Cotillion
Page 42
Lord Legerwood sighed. ‘You have your own armour, have you not, Frederick? Of course, I should have known better!’
‘Offended you, sir?’ asked Freddy intelligently.
‘Not at all. How came such an idea as that into your head?’
‘Notice more than you think,’ said Freddy, with simple pride. ‘Never call me Frederick except when I’ve vexed you!’
‘Almost you encourage me to look forward to a brilliant career for you!’ said his lordship, impressed.
‘Shouldn’t think so at all,’ said Freddy decidedly. ‘Wouldn’t suit me. Besides we don’t need two clever coves in the family. Mean to leave that sort of thing to Charlie. You going anywhere, sir?’
‘Merely to White’s.’
‘Come with you,’ said Freddy. ‘Been thinking lately I’d like a word with you.’
‘Surely not!’ countered Lord Legerwood gently. ‘I do not live in the Antipodes!’
Freddy puzzled over this, and said after a moment: ‘Dashed if I see what that has to do with it, sir! You roasting me? I wish you won’t, for I ain’t in funning humour.

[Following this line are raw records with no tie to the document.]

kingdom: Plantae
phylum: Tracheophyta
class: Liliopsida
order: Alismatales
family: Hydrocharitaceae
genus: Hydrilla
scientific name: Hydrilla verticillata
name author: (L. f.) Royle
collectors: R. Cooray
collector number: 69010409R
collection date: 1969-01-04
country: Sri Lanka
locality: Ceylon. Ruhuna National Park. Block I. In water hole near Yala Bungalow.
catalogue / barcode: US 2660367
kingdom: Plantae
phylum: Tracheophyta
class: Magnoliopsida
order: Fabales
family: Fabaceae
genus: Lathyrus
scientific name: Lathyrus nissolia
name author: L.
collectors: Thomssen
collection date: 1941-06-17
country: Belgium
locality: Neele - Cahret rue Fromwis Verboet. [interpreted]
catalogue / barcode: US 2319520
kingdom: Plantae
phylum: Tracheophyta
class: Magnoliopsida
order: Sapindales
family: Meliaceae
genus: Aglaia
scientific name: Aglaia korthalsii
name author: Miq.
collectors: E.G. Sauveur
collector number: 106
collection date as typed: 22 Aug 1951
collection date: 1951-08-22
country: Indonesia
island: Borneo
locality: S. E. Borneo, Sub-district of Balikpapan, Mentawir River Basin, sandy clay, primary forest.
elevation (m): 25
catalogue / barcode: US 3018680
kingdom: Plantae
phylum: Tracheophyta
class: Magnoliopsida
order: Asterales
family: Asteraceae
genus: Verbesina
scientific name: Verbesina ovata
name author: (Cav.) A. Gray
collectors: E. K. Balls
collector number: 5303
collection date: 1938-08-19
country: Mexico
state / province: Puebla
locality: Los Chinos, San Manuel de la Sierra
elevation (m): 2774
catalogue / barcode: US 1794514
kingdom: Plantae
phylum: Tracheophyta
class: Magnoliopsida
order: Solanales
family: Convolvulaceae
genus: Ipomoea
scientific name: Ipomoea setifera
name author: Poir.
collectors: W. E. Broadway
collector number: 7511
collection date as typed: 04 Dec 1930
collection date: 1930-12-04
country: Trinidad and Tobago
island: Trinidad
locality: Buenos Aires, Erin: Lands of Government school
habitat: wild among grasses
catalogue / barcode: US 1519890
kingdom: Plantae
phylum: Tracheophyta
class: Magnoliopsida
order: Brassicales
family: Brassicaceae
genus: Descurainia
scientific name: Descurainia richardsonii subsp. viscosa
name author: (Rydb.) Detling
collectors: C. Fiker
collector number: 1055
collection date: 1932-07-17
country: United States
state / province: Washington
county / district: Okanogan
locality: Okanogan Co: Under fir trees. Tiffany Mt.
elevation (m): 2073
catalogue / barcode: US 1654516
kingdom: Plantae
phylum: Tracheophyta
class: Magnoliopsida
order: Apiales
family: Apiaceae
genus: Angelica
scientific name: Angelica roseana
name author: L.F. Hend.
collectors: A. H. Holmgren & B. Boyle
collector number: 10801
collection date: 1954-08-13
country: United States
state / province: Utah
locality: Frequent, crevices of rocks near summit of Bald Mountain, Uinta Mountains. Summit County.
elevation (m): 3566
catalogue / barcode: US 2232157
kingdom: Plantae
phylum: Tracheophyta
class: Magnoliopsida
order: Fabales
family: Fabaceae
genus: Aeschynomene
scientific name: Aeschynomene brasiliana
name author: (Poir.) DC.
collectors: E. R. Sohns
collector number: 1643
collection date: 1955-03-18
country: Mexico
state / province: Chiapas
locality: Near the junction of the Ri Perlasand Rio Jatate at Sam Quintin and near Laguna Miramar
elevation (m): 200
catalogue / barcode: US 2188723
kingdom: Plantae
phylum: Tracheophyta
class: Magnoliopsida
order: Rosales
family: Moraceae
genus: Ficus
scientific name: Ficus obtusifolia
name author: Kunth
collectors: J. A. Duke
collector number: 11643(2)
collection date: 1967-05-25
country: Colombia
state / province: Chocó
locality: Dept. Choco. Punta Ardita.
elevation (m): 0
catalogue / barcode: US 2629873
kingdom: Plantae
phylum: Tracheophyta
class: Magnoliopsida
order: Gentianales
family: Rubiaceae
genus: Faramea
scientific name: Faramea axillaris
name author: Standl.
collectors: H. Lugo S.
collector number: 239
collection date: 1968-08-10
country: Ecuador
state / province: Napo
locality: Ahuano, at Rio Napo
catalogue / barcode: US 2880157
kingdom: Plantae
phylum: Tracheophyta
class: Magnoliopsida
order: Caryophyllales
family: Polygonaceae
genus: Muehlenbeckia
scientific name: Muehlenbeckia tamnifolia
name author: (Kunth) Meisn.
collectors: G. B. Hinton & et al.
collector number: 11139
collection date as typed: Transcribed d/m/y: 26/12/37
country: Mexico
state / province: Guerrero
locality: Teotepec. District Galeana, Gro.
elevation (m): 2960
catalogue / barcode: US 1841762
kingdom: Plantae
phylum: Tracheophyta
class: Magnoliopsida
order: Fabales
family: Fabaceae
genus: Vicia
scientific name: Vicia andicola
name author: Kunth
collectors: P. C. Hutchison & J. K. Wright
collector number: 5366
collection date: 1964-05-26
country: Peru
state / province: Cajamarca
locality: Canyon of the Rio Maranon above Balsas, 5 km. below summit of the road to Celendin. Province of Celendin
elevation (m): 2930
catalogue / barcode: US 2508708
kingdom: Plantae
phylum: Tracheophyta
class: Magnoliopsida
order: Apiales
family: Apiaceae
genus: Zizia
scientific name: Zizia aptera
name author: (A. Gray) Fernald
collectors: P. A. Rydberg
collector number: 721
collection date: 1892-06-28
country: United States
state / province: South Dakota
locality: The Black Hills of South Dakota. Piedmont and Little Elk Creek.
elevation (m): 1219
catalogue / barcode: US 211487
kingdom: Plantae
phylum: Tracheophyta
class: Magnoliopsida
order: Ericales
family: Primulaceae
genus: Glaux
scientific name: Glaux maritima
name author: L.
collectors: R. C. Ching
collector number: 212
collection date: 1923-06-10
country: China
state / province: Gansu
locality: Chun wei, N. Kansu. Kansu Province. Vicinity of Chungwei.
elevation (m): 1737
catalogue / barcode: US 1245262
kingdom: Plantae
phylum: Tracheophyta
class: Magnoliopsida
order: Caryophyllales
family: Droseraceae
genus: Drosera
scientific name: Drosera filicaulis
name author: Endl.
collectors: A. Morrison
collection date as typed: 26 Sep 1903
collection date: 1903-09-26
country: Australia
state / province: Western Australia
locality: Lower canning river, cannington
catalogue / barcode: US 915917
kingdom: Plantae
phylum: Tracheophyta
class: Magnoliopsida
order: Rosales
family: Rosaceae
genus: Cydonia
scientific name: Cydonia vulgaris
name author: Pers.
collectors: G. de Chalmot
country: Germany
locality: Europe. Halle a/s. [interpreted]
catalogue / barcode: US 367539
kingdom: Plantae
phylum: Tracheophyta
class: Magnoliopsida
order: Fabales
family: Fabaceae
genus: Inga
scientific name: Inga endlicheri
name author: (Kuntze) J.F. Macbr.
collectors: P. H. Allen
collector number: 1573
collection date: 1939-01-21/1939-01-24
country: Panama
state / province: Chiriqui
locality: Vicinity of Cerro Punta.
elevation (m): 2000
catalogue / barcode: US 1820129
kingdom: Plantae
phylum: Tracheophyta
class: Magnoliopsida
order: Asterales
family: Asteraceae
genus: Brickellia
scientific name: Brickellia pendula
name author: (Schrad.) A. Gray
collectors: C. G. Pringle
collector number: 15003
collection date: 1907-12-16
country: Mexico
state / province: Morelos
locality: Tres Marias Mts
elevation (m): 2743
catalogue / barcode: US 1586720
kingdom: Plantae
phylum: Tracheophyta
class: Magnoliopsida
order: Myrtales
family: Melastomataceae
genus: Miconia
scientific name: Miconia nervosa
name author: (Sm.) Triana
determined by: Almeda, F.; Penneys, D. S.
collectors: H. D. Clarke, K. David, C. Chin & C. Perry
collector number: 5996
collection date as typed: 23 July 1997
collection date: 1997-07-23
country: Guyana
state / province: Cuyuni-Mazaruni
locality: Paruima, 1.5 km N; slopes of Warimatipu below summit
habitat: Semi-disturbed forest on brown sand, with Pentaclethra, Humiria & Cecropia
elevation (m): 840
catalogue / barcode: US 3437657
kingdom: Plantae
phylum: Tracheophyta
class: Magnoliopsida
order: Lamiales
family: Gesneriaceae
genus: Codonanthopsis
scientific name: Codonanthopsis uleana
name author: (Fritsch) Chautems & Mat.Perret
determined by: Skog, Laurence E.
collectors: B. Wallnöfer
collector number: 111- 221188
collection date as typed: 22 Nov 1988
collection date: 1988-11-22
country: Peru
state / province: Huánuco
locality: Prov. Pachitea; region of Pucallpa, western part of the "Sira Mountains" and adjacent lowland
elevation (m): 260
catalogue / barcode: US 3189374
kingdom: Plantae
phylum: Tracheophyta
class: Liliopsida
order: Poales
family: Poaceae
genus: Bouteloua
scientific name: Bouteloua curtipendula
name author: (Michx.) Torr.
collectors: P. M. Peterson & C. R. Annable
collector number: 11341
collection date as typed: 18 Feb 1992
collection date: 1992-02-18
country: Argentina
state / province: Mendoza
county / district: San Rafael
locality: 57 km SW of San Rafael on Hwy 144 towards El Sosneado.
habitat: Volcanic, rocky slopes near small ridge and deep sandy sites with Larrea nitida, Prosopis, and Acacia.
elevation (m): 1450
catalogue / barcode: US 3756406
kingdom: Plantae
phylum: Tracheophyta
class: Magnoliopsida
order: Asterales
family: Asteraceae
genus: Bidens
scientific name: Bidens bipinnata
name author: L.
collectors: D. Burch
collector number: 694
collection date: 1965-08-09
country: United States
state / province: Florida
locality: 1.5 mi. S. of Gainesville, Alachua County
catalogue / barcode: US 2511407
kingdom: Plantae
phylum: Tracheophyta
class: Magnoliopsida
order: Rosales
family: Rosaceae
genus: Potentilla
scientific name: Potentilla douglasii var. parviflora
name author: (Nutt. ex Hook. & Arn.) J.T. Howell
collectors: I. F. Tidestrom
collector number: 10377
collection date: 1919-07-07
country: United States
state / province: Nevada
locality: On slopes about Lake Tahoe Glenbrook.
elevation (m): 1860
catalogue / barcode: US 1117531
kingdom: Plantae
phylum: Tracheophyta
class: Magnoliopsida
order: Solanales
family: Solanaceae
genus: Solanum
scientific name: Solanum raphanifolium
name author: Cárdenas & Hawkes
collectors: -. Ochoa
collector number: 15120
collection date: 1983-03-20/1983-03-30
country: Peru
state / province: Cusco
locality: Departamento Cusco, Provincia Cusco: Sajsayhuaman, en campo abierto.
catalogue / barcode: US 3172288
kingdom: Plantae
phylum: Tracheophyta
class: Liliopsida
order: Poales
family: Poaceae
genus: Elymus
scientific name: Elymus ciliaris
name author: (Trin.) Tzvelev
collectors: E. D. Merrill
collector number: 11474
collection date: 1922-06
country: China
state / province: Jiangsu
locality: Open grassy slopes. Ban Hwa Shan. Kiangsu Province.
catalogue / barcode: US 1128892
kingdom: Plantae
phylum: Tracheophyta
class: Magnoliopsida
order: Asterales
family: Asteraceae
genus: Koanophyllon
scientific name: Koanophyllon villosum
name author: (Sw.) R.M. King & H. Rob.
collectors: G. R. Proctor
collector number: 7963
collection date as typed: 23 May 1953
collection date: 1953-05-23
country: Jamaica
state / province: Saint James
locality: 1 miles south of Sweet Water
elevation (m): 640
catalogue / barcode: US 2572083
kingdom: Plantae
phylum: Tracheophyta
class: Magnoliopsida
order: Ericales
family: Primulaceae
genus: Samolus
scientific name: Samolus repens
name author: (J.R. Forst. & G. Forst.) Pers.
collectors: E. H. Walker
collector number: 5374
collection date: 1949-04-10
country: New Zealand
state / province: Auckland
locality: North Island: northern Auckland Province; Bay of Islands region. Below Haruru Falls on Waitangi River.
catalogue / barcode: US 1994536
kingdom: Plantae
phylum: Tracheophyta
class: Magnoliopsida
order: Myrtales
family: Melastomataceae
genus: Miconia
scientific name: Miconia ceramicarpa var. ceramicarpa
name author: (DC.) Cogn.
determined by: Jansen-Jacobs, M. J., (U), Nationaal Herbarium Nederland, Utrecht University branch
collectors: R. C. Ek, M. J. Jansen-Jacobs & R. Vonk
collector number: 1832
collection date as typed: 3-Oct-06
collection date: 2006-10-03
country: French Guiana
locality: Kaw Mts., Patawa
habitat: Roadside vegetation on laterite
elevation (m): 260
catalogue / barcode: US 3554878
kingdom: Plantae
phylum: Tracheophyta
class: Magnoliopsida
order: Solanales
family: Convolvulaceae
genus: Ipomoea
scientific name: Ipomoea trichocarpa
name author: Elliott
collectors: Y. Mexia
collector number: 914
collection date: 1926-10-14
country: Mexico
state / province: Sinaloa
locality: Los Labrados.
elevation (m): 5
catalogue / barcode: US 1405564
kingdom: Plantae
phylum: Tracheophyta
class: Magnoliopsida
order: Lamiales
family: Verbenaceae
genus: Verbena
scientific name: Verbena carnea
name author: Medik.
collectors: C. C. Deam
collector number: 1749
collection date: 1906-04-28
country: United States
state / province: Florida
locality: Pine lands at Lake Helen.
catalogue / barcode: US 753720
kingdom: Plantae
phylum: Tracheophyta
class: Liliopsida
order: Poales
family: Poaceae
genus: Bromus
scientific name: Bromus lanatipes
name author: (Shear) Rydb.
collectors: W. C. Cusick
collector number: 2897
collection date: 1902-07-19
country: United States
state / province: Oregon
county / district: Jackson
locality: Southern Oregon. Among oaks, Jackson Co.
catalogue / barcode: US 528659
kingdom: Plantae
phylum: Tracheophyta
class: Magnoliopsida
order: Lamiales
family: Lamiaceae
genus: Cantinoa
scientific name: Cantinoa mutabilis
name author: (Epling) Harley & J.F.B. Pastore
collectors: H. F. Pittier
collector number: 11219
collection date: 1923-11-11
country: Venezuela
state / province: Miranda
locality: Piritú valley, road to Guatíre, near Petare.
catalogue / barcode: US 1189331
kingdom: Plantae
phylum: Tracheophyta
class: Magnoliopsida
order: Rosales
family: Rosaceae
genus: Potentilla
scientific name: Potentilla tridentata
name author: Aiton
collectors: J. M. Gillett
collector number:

Children going on well? Daresay you might not have noticed it, but I haven’t been in Mount Street this age. Never seem to have any time to do anything but look after Kit! If it ain’t seeing to it that Meg don’t persuade her into buying a shocking bonnet, it’s driving with her all over London and showing her a lot of tombs and broken-down statues you wouldn’t think anyone would want to look at, let alone pay to look at!’
Fascinated, his father said: ‘Is that what you have been doing?’
‘I should rather think it is! Yes, and that’s put me in mind of another thing I wanted to say to you! This British Museum they talk so much about! You know what, sir? It’s a dashed take-in! Ought to do something about it. Why, if Kit hadn’t happened to have a deuced good book with her, we should have been bit, like a couple of green ’uns!’
‘My dear Freddy,’ said Lord Legerwood, tucking a hand in his arm, ‘come into the club, and tell me about it!’
‘Well, I will,’ Freddy replied. ‘Though that ain’t what I chiefly want to say to you. Find myself in a bit of a fix—at least, shouldn’t wonder at it if I do find myself in one. Had a notion I might do worse than consult you.’
‘You might—much worse!’ said his lordship. ‘But first I must and will hear about the British Museum!’
He then led his son into the club, found a quiet corner in the morning-room, and bade him unburden his soul. He listened with rapt appreciation to Freddy’s account of his ordeal, expressing himself so properly that Freddy was disappointed to find that he did not feel that it lay within his province to expose the several abuses discovered by his heir. When he further disclosed, apologetically, that the question of the acquisition by the nation of the Elgin Marbles was to come up before both Houses that very session, Freddy was shocked and incredulous, and for several minutes forgot the real purpose of this interview. It was not until he had been soothed by a glass of very dry sherry that he remembered it, and then he said, without the smallest preamble: ‘You know the Chevalier d’Evron, sir??
?
‘I have not that pleasure,’ responded Lord Legerwood.
‘Thought as much,’ nodded Freddy. ‘It don’t prove anything, of course, because he’s a young man, and I daresay you might not know him. Ever hear of the family?’
‘No.’
‘Smoky,’ said Freddy gloomily.
Lord Legerwood presently interrupted his meditations. ‘Who is this gentleman, Freddy?’
‘Cousin of Kit’s. She likes him. Mended a doll for her once, or some such stuff. Claud chopped its head off. Sort of thing he would do, come to think of it.’
‘Am I to infer that you don’t share Kitty’s liking for the Chevalier?’
‘Wouldn’t say that,’ replied Freddy, rubbing his nose. ‘Very pleasant fellow. But you know how it is: can’t be on the town without learning to know a flat from a leg!’
‘I am happy to hear you say so. Tell me more of this—leg?’
‘No, no, he ain’t a leg! At least, I don’t know that he is. Shouldn’t think it’s as bad as that. Jack’s too downy to play cards with a leg. But he ain’t a flat either. Daresay you might not have noticed him, but he was at Meg’s party t’other evening.’
‘Are you talking of a handsome young exquisite in a coat of pronounced cut, and an over-large tie-pin?’
‘That’s the fellow,’ said Freddy. ‘Good air, good address, talks of his uncle the Marquis. But they don’t seem to know him at the Embassy.’
‘Disquieting,’ agreed his lordship. ‘One must bear in mind, however, the late-disturbed times in France. Possibly one of the new nobility?’